- SOURCE EXTRACT -
····················

ORFik experiment can by subsetted either by index or by column. It will be useful to pick libraries to display.
df[4:6,]
## experiment: ORFik with 2 library types and 3 runs
## Tjeldnes et al.
## libtype rep condition
## 1: CAGE 2 WT
## 2: PAS 1 Mutant
## 3: PAS 2 Mutant
df[which(df$libtype == "CAGE"),]
## experiment: ORFik with 1 library type and 4 runs
## Tjeldnes et al.
## libtype rep condition
## 1: CAGE 1 Mutant
## 2: CAGE 2 Mutant
## 3: CAGE 1 WT
## 4: CAGE 2 WT
df[which(df$condition == "Mutant"),]
## experiment: ORFik with 4 library types and 8 runs
## Tjeldnes et al.
## libtype rep
## 1: CAGE 1
## 2: CAGE 2
## 3: PAS 1
## 4: PAS 2
## 5: RFP 1
## 6: RFP 2
## 7: RNA 1
## 8: RNA 2
Browser window is created with multiOmicsPlot
functions. The function displays libraries subsetted from experiment (df) from top to down. First, lets have a look at a single library of each type (cds is extended by 30 bases). In the resulting plot you can zoom in and inspect coverage:
multiOmicsPlot_ORFikExp(extendLeaders(extendTrailers(cds[3], 30), 30), annotation = cds,df = df[c(1,5,9,13),],
frames_type = "columns", custom_motif = "CTG")

····················

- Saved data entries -
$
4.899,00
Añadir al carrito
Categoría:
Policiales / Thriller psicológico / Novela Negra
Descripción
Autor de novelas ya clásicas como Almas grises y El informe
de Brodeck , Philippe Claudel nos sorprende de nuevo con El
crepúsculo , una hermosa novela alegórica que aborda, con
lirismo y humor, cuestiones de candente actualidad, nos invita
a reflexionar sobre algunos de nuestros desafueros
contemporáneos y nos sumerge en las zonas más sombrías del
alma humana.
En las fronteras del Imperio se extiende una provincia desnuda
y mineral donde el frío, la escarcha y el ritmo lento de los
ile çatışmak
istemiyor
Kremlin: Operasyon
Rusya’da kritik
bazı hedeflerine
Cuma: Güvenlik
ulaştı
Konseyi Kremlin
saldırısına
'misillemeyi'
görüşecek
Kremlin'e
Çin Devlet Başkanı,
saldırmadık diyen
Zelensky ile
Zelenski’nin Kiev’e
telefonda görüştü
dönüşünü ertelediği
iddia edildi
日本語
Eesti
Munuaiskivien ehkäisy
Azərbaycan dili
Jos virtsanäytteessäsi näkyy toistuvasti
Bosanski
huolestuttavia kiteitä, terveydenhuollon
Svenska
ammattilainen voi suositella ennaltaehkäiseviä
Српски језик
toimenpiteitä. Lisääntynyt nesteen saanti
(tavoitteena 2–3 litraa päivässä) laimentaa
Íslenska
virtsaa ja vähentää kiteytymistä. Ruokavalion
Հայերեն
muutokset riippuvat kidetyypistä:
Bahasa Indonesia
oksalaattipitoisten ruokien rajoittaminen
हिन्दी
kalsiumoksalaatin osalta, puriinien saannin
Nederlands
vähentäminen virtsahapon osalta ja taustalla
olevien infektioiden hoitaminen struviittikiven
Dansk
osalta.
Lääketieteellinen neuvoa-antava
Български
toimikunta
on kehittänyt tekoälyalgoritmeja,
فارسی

····················

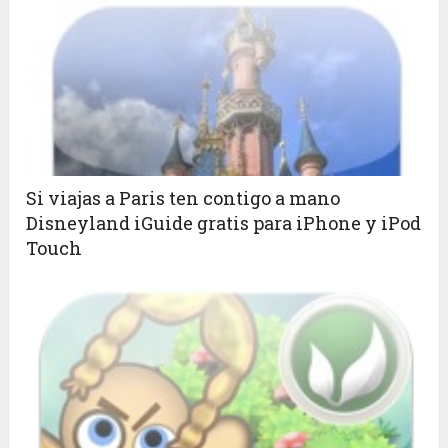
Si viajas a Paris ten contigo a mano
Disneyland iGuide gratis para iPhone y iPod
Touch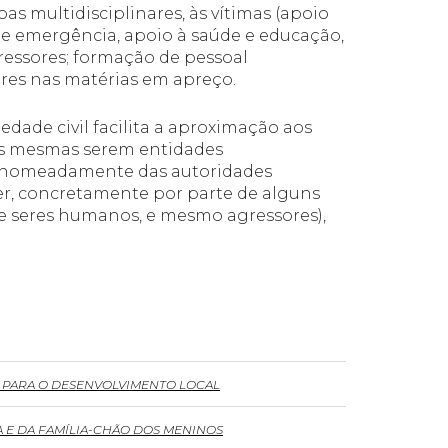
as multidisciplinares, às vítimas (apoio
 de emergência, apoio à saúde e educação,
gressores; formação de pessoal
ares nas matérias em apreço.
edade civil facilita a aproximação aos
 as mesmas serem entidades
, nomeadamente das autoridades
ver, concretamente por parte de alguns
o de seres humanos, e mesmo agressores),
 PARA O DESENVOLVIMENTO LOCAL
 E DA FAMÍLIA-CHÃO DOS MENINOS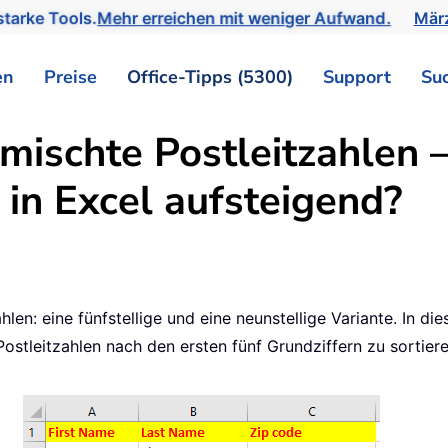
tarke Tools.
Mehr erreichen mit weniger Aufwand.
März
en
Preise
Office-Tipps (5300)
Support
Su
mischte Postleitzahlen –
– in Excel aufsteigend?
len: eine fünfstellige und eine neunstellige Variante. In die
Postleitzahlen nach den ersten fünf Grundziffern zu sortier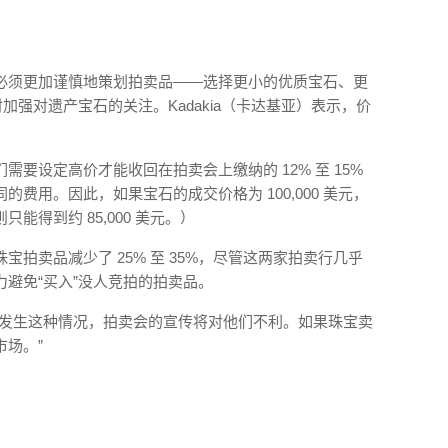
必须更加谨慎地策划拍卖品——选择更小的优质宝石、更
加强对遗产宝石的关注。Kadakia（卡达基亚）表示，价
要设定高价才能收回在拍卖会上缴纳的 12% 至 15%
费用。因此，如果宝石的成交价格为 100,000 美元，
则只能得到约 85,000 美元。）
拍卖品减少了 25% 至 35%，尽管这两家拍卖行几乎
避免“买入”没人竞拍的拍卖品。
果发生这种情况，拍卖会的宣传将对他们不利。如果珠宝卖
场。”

····················

- QUESTIONS ON THE MATERIAL -
1 - Answer these questions from the ORFik excerpt:
(a) How many library types and runs does the output of df[4:6,] report?
(b) By how many bases is cds extended for the first plot?
(c) What value is given for custom_motif in the plotting call?
2 - Extend the ORFik excerpt from the end of its final plotting call, adding a few more lines in the same style.
The saved data entries are separate material, apart from the ORFik excerpt.

- RESPONSES PER TASK -
1 -
(a) 2 library types and 3 runs
(b) 30 bases
(c) "CTG"

2 -
From top to down, we see Ribo-seq coverage, displayed as columns with the three frames color-coded according to the bottom panel: the three rectangles represent reading frames with sequence features denoted by vertical lines: white for AUG codons and black for stop codons. Custom motifs can be displayed in purple with custom_motif argument. Middle panel is gene model schematic, note that cds frame is also color-coded to match reading frame.
Now, we can plot just the ribosome footprints (RFPs), with display changed to lines, instead of columns:
multiOmicsPlot_ORFikExp(extendLeaders(extendTrailers(cds[3], 30), 30), annotation = cds,df = df[which(df$libtype == "RFP")[1],],
frames_type = "lines")
Line display is intuitive, but Ribo-seq coverage tends to be very serrated - lines overlap and the whole picture is blurry. To aid that, you can use kmers argument, applying sliding window (sum or mean) over each frame, decreasing resolution and allowing for clearer separation of the three lines. It’s also useful when significantly zoomed out:
multiOmicsPlot_ORFikExp(extendLeaders(extendTrailers(cds[3], 30), 30), annotation = cds,df = df[which(df$libtype == "RFP")[1],],
frames_type = "lines", kmers = 6)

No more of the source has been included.